↓↓↓

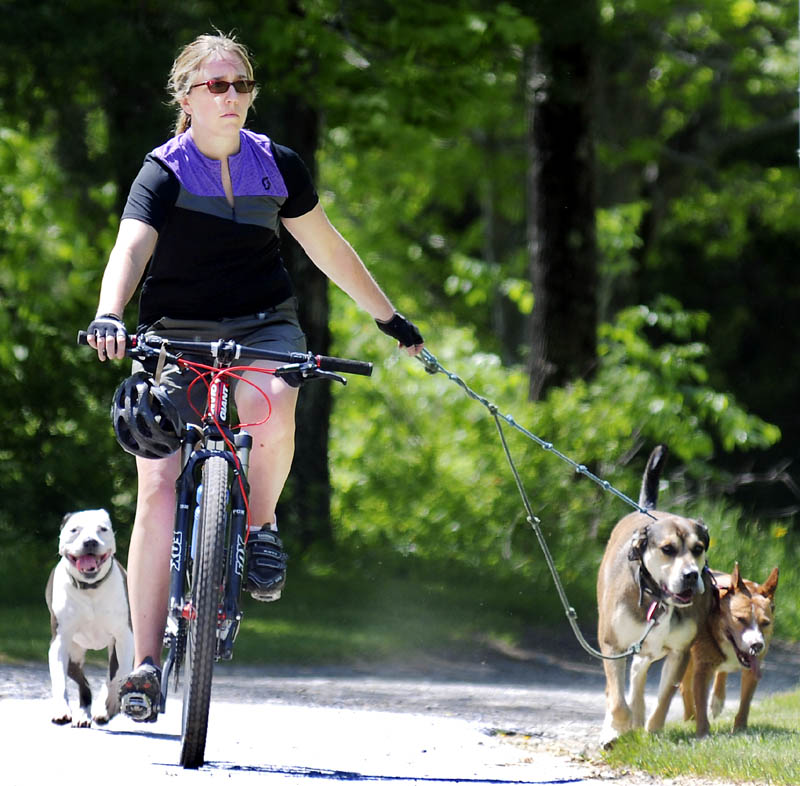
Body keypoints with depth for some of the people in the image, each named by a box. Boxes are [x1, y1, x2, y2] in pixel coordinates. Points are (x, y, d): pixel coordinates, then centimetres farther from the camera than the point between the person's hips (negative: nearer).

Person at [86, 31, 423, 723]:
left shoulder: (276, 166, 2)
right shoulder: (163, 174, -9)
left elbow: (327, 247, 16)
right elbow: (131, 248, -26)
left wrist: (388, 316, 22)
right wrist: (108, 315, -46)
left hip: (264, 328, 2)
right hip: (178, 337, -1)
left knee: (270, 406, -35)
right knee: (158, 489, -14)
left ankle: (260, 523, -5)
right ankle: (146, 661, -8)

↑↑↑

What is expected: How many lines in the entries contain the word "left"? Case counts; give only the number.

Your solution: 6